Asian shares slid on Wednesday while the yen lorded over a weakened U.S dollar as fears that the Bank of Japan may retreat from its massive bond-buying campaign added to a shakeout in debt markets globally.

Futures also pointed to early losses for major European stock markets and a softer opening on Wall Street.

Worryingly for energy shares, the broad-based decline in the dollar was still not enough to spare U.S. crude oil from its first finish under $40 a barrel since April.

Adding to the jittery mood was a renewed selloff in bank stocks following stress tests in Europe.

MSCI’s broadest index of Asia-Pacific shares outside Japan slid 1.3%, backing away from its recent one-year peak.

Japan’s Nikkei shed 1.9& as the rising yen pressured exporters’ stocks while financials slid 4%.

Shanghai was nearly flat, with a private survey showing growth in China’s services sector cooled in July and companies shed staff for first time in four months.

The sharpest moves have been in sovereign bond markets where a sudden spike in yields stirred speculation that a multi-year bull run in prices might finally be nearing its end.

While Japanese bonds steadied on Wednesday they have still suffered the worst sell-off in over three years as investors feared the BoJ was out of easing ammunition and might leave it to fiscal policy to stimulate the economy.

Tokyo on Tuesday approved 13.5 trillion yen ($132 billion) in fiscal measures and the IMF urged Japan to mix fiscal stimulus with labor market reforms.

Bond bulls were worried the Bank of England might also under-deliver at its policy meeting on Thursday, putting the onus on debt-funded government spending to support growth.

"With Japan and the UK set to ease fiscal policy, it will be important to watch whether we are at the beginning of a global policy re-pivot away from monetary easing," wrote analysts at ANZ in a note.

No Fed Hike Until 2018?

The ripples spread all the way to U.S. Treasuries, where 30-year yields hit their highest since July 21 even though domestic data were generally soft.

Disappointing auto sales slugged shares in Ford and General Motors, which both dropped more than 4%.

The Dow Jones Industrial Average ended Tuesday down 0.49%, while the S&P 500 lost 0.64% and the Nasdaq 0.9 %.

The recent outbreak of weaker U.S. data has further pushed back expectations for when the Federal Reserve might hike rates – the market is not fully priced for a move until well into 2018 – and taken a heavy toll on the dollar.

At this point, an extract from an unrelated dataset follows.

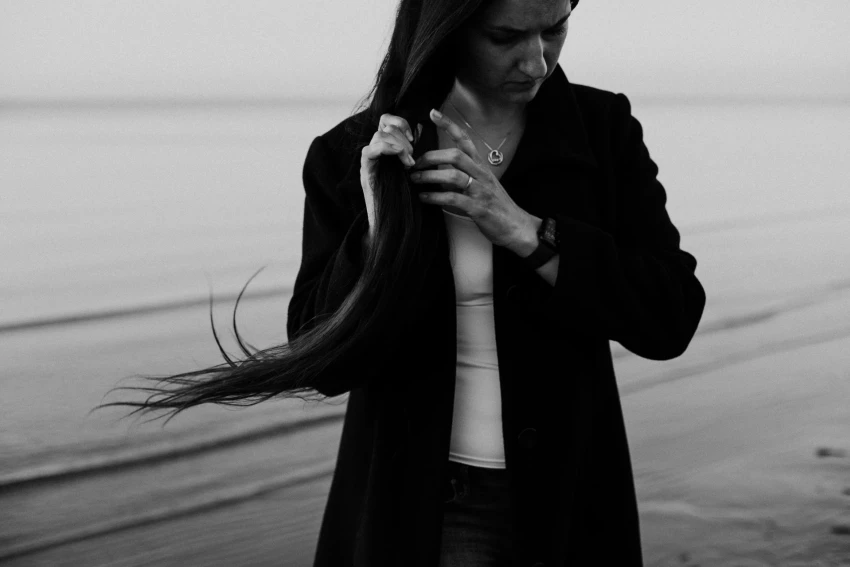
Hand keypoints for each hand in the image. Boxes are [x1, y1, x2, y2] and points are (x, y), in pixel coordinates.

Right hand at [360, 114, 422, 240]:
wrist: (392, 222)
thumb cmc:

The dollar touched a near six-week trough against a basket of currencies, while the euro reached its highest since mid-July around $1.1230.

Against the yen, the dollar was at 101.03 yen having got as low as 100.75 and down from 105.33 in just four sessions.

In commodity markets, oil prices steadied in Asia but remained vulnerable to worries about a glut in both crude and refined product.

Brent crude edged up a cent to $41.81 but remained near four-month lows reached on Wednesday. NYMEX crude added 2 cents to $39.54 a barrel, but was still under the psychological $40 level.